**ТЕКСТ**
□ □ □

Не торопитесь с характеристиками литераторов моего поколения, если только они сами не заявили себя заведомыми палачами и очевидными мздоимцами. Не доверяйте еще при нас окаменевшим репутациям. Все было гораздо сложнее, чем вам покажется, и куда проще, чем истолкуют историки. Поймите, что чаще всего мы руководствовались в своем поведении даже не столько естественной борьбой интересов, сколько подсознательно действующим страхом. В конечном счете страх таился за всеми нашими поступками. И конечно, он был постоянным психологическим фоном нашего нравственного и интеллектуального бытия.
Поймите, что мы жили извращенной духовной жизнью. Что нас день за днем порабощали дикие измышления и ложные идеалы Великого Учения, что нас медленно, но верно отравляли веления изуверских заповедей. И все же многие из нас - чисто интуитивно - оберегали себя, как могли, от чудовищной большевистской порчи, навалившейся на человеческую этику, выработанную всей историей мировой культуры. Вам кажется, что нашего пассивного сопротивления этой порче было недостаточно? Да, наверно, вы правы. Но если все мы оттого были грешниками, то далеко не все - подлецами.
В этом смысле деятели литературы являли собой обширную галерею приобщенных к режиму лиц различной степени совращенности, которую мы с легкостью определяли по чрезвычайно тонко градуированной общественным мнением шкале. Рядом с откровенными палачами, такими, как Софронов и Грибачев, прямо призывавшими карать и расправляться (во благо себе), были ведь и последовательные конформисты, такие, как обласканные вождем фавориты власти Фадеев и Симонов, делавшие, где можно, и добрые дела. Они были слишком умны, слишком искушены, чтобы не заблуждаться относительно палаческой природы этой власти, но и слишком крупны, слишком деятельны и честолюбивы, чтобы не применяться к ее требованиям во имя реализации своих недюжинных потенций.

□ □ □

**ИСХОДНЫЕ ДАННЫЕ**
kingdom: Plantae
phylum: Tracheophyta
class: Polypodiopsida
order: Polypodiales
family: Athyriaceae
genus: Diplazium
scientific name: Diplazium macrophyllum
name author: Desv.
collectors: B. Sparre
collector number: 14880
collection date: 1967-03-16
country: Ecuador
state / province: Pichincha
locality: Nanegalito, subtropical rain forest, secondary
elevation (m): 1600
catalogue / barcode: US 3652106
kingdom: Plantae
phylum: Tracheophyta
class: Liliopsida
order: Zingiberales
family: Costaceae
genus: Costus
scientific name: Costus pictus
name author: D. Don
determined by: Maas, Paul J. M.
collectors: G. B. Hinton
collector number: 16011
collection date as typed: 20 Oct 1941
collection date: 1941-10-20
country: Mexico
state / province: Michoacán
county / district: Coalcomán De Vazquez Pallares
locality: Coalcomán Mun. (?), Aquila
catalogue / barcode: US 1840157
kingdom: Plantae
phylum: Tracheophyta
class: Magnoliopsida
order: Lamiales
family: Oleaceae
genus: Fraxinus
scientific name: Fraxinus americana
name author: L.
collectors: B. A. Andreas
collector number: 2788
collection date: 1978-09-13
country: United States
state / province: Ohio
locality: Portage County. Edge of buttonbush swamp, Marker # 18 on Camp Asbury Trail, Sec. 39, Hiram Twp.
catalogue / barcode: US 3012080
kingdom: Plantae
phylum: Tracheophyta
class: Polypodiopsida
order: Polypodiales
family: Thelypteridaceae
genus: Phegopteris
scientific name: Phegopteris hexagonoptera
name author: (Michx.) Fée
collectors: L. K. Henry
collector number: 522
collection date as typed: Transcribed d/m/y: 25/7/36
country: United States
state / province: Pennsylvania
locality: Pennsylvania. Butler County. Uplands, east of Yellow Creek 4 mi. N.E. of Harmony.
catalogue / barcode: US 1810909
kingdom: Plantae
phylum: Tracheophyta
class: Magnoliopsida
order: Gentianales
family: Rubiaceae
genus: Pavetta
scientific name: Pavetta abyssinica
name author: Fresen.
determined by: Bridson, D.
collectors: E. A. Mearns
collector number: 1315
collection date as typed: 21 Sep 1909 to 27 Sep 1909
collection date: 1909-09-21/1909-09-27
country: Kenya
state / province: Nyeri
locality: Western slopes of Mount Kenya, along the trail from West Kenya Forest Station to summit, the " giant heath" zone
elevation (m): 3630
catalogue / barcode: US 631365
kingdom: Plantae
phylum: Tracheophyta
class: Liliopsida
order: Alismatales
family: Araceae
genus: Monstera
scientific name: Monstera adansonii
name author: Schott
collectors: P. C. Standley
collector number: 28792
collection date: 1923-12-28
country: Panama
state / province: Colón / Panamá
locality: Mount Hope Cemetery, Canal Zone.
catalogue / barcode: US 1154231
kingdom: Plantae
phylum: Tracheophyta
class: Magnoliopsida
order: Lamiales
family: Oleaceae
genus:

□ □ □

**ПИСЬМЕННОЕ ЗАДАНИЕ A**
Измените в тексте отрывок, который начинается со слов «Поймите, что мы» и заканчивается словами «все - подлецами.»: поставьте «негодяями» вместо «подлецами» и приведите этот отрывок полностью.
**ПИСЬМЕННОЕ ЗАДАНИЕ B**
Перепишите записи от самого начала до строчки со словами «state / province: Pichincha» включительно в виде списка JSON, где каждой строчке соответствует своя строка, а пустые строчки пропущены.

**ПОЛНЫЙ ОТВЕТ A**
Поймите, что мы жили извращенной духовной жизнью. Что нас день за днем порабощали дикие измышления и ложные идеалы Великого Учения, что нас медленно, но верно отравляли веления изуверских заповедей. И все же многие из нас - чисто интуитивно - оберегали себя, как могли, от чудовищной большевистской порчи, навалившейся на человеческую этику, выработанную всей историей мировой культуры. Вам кажется, что нашего пассивного сопротивления этой порче было недостаточно? Да, наверно, вы правы. Но если все мы оттого были грешниками, то далеко не все - негодяями.

**ПОЛНЫЙ ОТВЕТ B**
[
  "kingdom: Plantae",
  "phylum: Tracheophyta",
  "class: Polypodiopsida",
  "order: Polypodiales",
  "family: Athyriaceae",
  "genus: Diplazium",
  "scientific name: Diplazium macrophyllum",
  "name author: Desv.",
  "collectors: B. Sparre",
  "collector number: 14880",
  "collection date: 1967-03-16",
  "country: Ecuador",
  "state / province: Pichincha"
]